TASK DETAILS: Return each line of the listing that has the word "lines" in it.
******
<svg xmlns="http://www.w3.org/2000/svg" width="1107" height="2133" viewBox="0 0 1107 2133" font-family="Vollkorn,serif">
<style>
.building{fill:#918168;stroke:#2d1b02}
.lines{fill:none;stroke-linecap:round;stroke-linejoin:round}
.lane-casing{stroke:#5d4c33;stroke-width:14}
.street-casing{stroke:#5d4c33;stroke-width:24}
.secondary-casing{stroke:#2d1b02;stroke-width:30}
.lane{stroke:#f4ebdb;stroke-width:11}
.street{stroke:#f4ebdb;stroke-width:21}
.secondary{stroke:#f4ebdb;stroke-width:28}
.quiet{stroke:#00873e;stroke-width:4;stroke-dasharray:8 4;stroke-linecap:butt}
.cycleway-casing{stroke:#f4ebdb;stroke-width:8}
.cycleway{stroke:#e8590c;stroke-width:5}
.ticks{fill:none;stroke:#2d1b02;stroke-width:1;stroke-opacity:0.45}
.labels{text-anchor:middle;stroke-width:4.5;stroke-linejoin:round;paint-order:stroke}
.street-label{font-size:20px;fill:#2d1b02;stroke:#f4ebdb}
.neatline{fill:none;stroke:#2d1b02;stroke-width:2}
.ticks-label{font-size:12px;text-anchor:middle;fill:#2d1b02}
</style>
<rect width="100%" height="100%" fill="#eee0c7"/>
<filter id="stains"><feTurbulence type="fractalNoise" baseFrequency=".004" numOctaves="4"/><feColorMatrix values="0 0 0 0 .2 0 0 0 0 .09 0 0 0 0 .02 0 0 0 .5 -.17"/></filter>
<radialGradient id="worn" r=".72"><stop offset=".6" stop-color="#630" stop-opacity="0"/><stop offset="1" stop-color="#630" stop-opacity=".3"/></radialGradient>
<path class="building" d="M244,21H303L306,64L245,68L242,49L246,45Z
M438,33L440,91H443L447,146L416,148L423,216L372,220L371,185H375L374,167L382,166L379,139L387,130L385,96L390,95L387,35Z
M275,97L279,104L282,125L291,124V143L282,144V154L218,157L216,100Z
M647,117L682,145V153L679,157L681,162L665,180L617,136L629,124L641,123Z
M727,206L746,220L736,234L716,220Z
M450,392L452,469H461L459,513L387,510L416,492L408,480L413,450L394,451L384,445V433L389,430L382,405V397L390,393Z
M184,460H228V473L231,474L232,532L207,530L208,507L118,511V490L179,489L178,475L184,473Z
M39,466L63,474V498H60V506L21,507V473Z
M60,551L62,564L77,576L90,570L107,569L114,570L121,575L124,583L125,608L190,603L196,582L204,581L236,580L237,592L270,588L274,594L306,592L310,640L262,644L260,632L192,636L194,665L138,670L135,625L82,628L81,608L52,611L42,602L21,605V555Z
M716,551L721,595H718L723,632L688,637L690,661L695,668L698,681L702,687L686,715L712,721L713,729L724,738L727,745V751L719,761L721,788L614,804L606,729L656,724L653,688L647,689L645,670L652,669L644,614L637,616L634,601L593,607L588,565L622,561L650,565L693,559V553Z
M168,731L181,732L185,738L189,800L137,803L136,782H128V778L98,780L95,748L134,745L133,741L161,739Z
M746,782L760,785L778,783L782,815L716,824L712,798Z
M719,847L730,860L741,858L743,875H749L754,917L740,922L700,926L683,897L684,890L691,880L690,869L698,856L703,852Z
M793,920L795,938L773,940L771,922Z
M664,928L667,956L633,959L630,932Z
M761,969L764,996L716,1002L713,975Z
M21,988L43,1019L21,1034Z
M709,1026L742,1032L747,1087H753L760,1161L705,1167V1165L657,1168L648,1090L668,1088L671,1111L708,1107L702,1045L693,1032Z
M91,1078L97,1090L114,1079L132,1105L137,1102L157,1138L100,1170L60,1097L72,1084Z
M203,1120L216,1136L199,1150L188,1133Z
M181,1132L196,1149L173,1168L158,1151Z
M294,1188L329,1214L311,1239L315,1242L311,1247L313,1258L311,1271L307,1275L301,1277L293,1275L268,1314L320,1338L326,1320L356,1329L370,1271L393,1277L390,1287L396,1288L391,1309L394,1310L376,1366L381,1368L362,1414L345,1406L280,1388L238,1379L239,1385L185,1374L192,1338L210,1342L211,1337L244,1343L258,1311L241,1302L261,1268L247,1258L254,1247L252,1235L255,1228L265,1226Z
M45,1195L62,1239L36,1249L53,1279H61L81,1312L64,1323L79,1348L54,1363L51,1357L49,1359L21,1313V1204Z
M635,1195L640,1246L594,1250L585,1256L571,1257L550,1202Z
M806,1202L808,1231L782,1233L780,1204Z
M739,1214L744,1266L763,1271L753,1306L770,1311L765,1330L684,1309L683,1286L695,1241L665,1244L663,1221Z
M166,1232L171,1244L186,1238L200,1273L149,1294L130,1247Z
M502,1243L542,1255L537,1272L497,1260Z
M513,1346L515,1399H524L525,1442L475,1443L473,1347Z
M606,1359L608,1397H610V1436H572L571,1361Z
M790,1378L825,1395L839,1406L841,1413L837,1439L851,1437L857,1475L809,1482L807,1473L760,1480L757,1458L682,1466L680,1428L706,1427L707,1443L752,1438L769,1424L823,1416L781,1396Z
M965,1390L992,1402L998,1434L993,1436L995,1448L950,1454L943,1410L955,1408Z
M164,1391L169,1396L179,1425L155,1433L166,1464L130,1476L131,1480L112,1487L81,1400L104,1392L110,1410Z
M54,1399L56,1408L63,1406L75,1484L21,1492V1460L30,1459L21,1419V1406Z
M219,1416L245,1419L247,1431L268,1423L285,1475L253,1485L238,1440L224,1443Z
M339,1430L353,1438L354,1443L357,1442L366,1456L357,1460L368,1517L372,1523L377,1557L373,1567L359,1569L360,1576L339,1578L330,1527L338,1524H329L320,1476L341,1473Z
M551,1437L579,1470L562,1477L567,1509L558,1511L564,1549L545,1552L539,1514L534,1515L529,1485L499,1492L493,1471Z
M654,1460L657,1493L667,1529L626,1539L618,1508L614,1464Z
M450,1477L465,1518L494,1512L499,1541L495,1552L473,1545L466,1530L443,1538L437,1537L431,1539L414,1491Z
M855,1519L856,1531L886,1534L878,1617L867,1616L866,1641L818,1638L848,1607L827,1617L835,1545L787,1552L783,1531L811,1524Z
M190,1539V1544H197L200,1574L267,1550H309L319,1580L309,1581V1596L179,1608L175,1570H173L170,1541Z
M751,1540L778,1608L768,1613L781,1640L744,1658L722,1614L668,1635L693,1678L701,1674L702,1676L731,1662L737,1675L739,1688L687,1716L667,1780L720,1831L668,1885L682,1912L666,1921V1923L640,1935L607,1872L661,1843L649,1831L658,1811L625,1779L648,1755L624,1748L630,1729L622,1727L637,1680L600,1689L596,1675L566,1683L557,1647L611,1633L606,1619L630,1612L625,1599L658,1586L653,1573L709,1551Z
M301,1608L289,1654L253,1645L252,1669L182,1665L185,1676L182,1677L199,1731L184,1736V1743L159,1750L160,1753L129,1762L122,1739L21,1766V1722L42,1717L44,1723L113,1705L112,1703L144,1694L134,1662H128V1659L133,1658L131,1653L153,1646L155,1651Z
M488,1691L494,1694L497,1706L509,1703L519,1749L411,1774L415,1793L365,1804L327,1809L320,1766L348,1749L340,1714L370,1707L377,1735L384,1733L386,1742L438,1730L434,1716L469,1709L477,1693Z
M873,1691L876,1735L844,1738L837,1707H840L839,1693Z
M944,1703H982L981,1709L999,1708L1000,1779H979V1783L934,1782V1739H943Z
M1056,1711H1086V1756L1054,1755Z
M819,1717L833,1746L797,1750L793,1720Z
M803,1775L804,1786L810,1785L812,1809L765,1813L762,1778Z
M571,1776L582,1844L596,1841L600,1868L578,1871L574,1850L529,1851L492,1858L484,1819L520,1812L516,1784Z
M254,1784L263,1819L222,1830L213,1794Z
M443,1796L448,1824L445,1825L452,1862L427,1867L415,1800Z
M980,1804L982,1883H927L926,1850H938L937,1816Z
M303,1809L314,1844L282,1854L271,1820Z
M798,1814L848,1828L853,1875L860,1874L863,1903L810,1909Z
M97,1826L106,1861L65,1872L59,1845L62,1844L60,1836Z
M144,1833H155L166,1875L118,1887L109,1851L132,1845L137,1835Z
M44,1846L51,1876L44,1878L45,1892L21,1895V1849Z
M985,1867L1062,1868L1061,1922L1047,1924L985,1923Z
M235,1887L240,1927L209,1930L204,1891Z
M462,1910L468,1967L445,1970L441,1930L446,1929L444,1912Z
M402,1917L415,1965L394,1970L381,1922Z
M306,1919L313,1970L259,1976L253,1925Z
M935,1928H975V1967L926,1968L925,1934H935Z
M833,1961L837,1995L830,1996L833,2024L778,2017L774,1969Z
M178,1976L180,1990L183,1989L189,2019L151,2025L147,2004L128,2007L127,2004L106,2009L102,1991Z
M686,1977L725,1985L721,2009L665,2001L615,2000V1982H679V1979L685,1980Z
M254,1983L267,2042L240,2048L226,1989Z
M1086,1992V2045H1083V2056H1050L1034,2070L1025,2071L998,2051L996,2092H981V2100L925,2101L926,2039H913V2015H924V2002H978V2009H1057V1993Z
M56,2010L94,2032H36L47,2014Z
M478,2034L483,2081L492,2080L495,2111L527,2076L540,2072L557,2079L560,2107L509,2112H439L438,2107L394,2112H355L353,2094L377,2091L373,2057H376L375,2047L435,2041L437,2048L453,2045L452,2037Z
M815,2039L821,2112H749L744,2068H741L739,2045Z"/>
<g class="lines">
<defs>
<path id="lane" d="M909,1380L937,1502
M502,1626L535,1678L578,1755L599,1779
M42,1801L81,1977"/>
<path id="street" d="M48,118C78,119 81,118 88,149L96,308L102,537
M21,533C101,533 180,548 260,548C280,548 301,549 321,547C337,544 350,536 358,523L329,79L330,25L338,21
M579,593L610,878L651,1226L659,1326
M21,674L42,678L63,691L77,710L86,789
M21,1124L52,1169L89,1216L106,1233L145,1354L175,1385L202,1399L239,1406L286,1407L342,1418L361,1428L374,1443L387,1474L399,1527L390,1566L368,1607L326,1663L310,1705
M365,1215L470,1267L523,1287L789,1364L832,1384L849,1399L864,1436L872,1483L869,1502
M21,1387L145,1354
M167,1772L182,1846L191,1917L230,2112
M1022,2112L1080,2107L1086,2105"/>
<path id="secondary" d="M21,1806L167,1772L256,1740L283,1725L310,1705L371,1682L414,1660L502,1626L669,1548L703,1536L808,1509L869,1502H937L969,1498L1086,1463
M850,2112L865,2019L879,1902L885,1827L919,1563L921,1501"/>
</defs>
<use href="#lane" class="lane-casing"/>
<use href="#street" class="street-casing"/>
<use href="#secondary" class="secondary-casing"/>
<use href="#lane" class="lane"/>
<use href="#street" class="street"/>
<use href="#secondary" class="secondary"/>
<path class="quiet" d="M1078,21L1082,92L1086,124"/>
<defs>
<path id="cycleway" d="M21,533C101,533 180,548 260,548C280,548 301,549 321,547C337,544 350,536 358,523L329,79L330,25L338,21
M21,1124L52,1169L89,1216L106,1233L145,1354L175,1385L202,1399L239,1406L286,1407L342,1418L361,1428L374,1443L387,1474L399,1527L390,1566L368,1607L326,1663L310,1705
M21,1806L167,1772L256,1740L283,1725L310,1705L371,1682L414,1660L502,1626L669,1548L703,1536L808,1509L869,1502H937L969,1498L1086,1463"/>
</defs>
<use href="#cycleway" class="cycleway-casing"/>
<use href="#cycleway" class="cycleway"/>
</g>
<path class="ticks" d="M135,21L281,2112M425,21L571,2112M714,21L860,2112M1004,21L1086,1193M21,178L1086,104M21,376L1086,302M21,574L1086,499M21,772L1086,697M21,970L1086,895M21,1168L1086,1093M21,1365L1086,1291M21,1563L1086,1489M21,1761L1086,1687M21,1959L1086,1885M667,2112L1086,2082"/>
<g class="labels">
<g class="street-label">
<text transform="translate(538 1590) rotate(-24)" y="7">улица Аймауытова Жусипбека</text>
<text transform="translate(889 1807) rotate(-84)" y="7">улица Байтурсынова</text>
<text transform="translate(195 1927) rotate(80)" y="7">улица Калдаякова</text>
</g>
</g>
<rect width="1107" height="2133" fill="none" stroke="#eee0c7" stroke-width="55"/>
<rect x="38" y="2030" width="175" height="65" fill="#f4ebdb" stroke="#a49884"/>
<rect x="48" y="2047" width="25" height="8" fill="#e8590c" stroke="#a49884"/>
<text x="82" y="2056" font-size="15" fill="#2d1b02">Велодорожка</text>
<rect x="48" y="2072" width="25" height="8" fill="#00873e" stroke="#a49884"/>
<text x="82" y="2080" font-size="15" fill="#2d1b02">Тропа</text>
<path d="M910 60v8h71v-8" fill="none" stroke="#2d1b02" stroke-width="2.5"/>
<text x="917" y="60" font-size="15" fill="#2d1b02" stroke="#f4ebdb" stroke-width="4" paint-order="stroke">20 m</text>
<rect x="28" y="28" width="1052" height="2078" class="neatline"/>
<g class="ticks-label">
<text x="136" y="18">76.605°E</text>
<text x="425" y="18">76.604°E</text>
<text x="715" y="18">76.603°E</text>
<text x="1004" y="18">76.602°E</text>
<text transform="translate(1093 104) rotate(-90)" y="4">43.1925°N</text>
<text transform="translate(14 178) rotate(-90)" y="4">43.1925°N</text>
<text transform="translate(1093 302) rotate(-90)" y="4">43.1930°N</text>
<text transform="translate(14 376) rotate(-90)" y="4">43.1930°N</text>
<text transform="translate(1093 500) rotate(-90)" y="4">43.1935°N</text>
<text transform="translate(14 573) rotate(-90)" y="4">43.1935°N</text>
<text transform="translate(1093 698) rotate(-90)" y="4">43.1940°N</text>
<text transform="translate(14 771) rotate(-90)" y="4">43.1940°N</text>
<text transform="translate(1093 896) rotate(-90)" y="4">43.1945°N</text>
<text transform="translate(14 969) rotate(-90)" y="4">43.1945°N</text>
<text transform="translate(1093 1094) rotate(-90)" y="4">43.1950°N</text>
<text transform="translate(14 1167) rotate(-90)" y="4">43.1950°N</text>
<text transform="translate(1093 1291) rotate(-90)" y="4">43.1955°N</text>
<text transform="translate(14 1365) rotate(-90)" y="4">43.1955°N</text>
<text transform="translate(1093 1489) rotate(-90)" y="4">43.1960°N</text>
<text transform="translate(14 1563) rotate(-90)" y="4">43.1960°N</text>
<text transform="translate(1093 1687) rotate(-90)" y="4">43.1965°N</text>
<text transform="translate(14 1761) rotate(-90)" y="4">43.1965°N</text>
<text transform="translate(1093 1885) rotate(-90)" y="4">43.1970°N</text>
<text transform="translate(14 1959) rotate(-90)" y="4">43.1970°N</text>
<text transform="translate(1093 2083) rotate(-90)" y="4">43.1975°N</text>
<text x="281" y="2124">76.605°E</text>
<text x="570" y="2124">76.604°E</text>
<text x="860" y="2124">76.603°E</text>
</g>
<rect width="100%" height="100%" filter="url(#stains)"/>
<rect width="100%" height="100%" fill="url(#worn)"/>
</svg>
******
RESPONSE FOR THIS EXERCISE:
.lines{fill:none;stroke-linecap:round;stroke-linejoin:round}
<g class="lines">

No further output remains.